August 23, 2024

Opinion:

Do self-proclaimed white nationalists understand what that actually means?

Josh Hawley has declared he advocates Christian nationalism. Well, then.

“Some will say now that I am calling America a Christian nation. So I am. And some will say that I am advocating Christian nationalism. And so I do,” the U.S. senator from Missouri announced this month from the podium of the National Conservatism Conference in Washington.

The conference, known as NatCon, promotes “the rich tradition of national conservative thought as an intellectually serious alternative to the excesses of purist libertarianism, and in stark opposition to political theories grounded in race.”

Uh huh.

Maybe it should be no surprise that the man who fist bumped the insurrectionist crowd on Jan. 6, who wrote “Manhood: The Masculine Virtues America Needs,” and who fought the Affordable Care Act as an attorney in the Hobby Lobby case has come out for Christian nationalism.

But I’m going to wager that some of you don’t really know what that is and perhaps have not even heard of it.

Only a third of U.S. adults say they have heard of Christian nationalism and have a favorable or unfavorable view of it, according to a February Pew Institute poll.

But 60% of Christians haven’t heard of it.

More Democrats than Republicans have (55% to 36%). So why are conservative politicians bandying around the term like it’s the next commandment on those stone tablets God gave to Moses?

I’ve challenged Hawley before on what he says he believes. In his 4,300-word treatise, “Our Christian Nation,” for the magazine First Things, Hawley seems to understand the true origins of Christianity and favors Jesus Christ over “the strong man.”

So, I have to ask again, and challenge anyone claiming to be a Christian nationalist this question: Are you sure, and do you really know what you’re claiming to be?

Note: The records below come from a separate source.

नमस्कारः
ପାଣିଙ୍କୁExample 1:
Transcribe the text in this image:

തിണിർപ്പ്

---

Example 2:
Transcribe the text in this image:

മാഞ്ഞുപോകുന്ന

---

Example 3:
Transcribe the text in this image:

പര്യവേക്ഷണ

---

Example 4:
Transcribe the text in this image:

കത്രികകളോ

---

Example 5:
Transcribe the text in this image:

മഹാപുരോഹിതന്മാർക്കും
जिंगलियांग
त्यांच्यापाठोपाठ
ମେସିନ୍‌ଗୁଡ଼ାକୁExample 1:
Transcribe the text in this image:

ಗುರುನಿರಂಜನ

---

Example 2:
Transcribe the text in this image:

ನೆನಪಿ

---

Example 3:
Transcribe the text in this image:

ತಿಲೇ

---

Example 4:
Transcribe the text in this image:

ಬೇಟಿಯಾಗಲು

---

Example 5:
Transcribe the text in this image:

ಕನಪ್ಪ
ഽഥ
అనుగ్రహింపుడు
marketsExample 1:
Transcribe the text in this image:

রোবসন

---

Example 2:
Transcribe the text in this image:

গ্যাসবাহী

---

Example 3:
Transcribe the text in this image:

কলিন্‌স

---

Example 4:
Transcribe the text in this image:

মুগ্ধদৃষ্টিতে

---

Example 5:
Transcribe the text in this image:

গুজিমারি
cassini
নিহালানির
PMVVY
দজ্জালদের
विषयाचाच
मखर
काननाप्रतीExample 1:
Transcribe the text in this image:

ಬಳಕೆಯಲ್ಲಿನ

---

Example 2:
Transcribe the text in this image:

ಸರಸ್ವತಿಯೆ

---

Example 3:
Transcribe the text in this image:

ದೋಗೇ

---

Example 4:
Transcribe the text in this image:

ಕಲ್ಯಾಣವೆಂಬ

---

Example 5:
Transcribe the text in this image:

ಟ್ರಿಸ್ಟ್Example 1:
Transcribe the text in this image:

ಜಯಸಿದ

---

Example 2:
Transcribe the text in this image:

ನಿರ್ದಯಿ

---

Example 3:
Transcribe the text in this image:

Christian nationalism is not Christian, and it goes beyond the idea that we live in a Christian nation.

Let’s take a look.

I’m not a Bible scholar, nor an expert in the study of Christian nationalism. So, I turned to someone who is: Andrew Whitehead is an Indiana University professor of sociology and executive director of the Association of Religion Data Archives at the Center for the Study of Religion and American Culture.

He has written two books, “Taking America Back for God: Christian Nationalism in the United States” and “American Idolatry: How Christian Nationalism Betrays the Gospel and Threatens the Church.”

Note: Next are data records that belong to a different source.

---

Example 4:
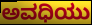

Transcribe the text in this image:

ಅವಧಿಯು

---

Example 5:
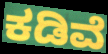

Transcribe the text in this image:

ಕಡಿವೆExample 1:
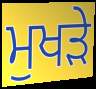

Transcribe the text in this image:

ਮੁਖੜੇ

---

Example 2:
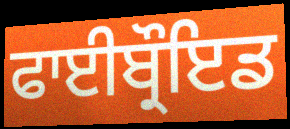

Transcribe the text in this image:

ਫਾਈਬ੍ਰੌਇਡ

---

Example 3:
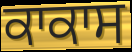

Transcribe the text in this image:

ਕਾਕਾਸ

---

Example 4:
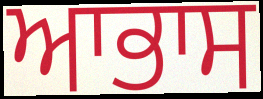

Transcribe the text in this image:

ਆਭਾਸ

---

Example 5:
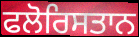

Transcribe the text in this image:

ਫਲੋਰਿਸਤਾਨ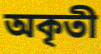
অকৃতীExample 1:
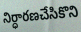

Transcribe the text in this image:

నిర్ధారణచేసికొని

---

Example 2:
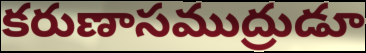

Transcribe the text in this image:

కరుణాసముద్రుడూ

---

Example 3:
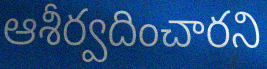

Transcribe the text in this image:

ఆశీర్వదించారని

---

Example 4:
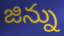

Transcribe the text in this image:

జిన్ను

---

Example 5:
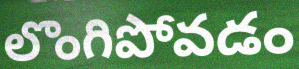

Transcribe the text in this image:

లొంగిపోవడం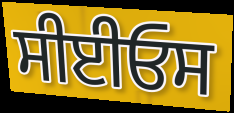
ਸੀਈਓਸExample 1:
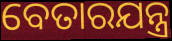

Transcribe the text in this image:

ବେତାରଯନ୍ତ୍ର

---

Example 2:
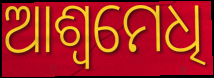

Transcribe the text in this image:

ଆଶ୍ୱମେଧି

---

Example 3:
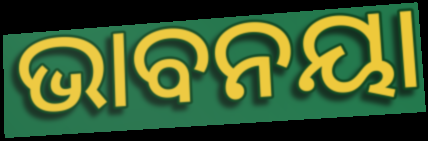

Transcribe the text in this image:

ଭାବନୟା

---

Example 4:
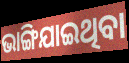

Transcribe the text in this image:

ଭାଙ୍ଗିଯାଇଥିବା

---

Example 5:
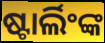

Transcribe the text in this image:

ଷ୍ଟାର୍ଲିଂଙ୍କ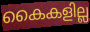
കൈകളില്ല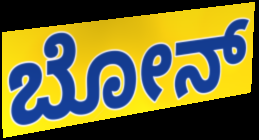
ಬೋನ್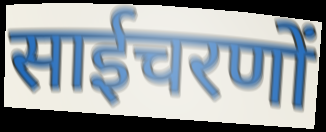
साईचरणों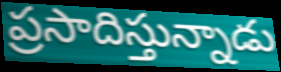
ప్రసాదిస్తున్నాడు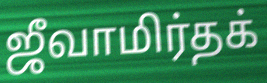
ஜீவாமிர்தக்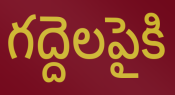
గద్దెలపైకి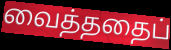
வைத்ததைப்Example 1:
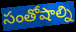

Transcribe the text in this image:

సంతోషాల్ని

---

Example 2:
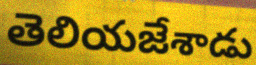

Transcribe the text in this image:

తెలియజేశాడు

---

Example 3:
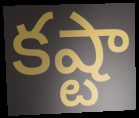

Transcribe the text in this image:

కష్టా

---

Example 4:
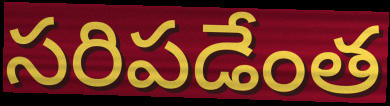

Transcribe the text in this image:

సరిపడేంత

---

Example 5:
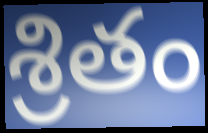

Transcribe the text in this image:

శ్రితం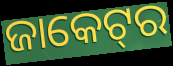
ଜାକେଟ୍‌ରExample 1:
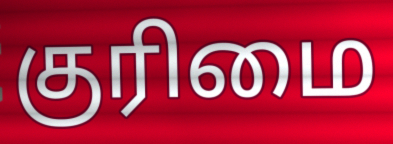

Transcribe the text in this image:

குரிமை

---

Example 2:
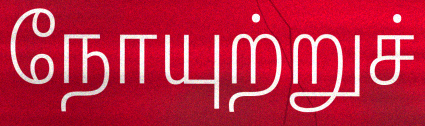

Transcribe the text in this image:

நோயுற்றுச்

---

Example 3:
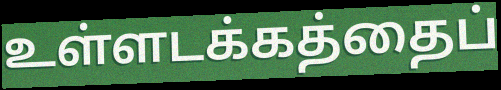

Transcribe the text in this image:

உள்ளடக்கத்தைப்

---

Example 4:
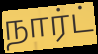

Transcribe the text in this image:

நார்ட்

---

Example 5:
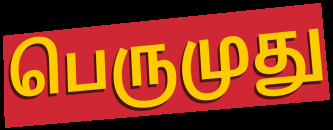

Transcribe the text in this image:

பெருமுது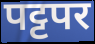
पट्टपर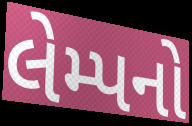
લેમ્પનો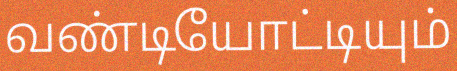
வண்டியோட்டியும்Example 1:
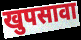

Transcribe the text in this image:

खुपसावा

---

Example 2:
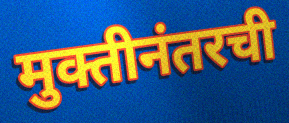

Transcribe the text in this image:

मुक्तीनंतरची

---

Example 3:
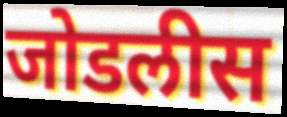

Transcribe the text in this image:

जोडलीस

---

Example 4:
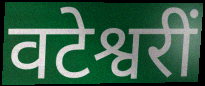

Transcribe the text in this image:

वटेश्वरीं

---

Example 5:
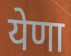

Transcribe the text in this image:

येणा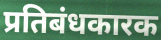
प्रतिबंधकारक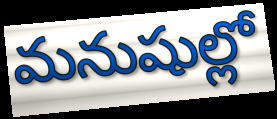
మనుషుల్లో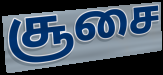
சூசை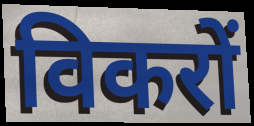
विकरों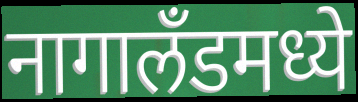
नागालॅंडमध्ये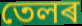
তেলৰ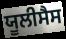
ਯੂਲੀਸੈਸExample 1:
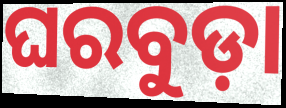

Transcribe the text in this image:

ଘରବୁଡ଼ା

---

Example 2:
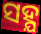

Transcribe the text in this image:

ସହ୍ଯ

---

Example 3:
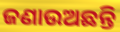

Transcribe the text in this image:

ଜଣାଉଅଛନ୍ତି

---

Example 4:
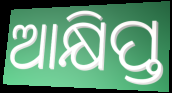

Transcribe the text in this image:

ଆକ୍ଷିପ୍ତ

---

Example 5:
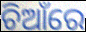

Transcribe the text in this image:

ଚିଆଁରେ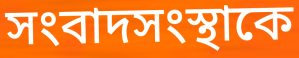
সংবাদসংস্থাকে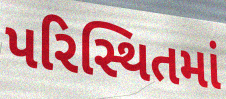
પરિસ્થિતમાં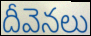
దీవెనలు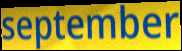
september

I asked Whitehead to explain the term to someone who has never heard of it.

“Christian nationalism is the desire to see the fusion of a very particular expression of Christianity with American civic life. And it believes that this particular expression of Christianity should undergird all of what America is and how it operates and that the government should defend and preserve this form of Christian nationalism as the cultural ideal in the United States.”

Notice that Whitehead uses the term “particular expression of Christianity” a lot. That’s because there are lots of expressions of faith in America and the world. But Whitehead said this kind of expression combined with nationalism brings with it what he calls “cultural baggage.”

“The Christian of Christian nationalism is focused on one particular type and it isn’t just kind of Orthodox historic Christian beliefs like, ‘I believe in the divinity of Jesus,’ or that ‘God is three parts in one,’ or those types of things.”

Key elements of Christian nationalism

Whitehead identified four key elements in Americans surveyed that show how strongly they embrace Christian nationalism:

• Authoritarian social control (we live in a chaotic world and need order)

• Desire for a traditional patriarchal social hierarchy (men lead; women support)

• Strict ethnoracial boundaries (white, natural-born, Anglo-Protestant)

• Populism and a tendency toward conspiratorial thinking (us versus them).

From a historic Christian perspective these beliefs go against the teachings of Jesus Christ in so many ways: God gave us free will to make decisions and mistakes. Women followers of Christ led in the early church. Jesus preached to a multicultural following. Jesus invited everyone to the table.

The puzzle pieces of Christian nationalism simply don’t fit into the larger picture of Christianity.

My biggest concern is that because so many people don’t really know what Christian nationalism means, the only way they’ll find out is from political candidates who aren’t explaining the whole story.

To be certain, it’s more than being patriotic and loving God.

So if you really believe we live in a chaotic world and need a white, male savior to take America back from all of the others, then maybe you are a Christian nationalist.

But if you are someone with conservative values who loves Jesus and apple pie, maybe you aren’t. And that’s OK.

Yvette Walker is a columnist for The Kansas City (Mo.) Star.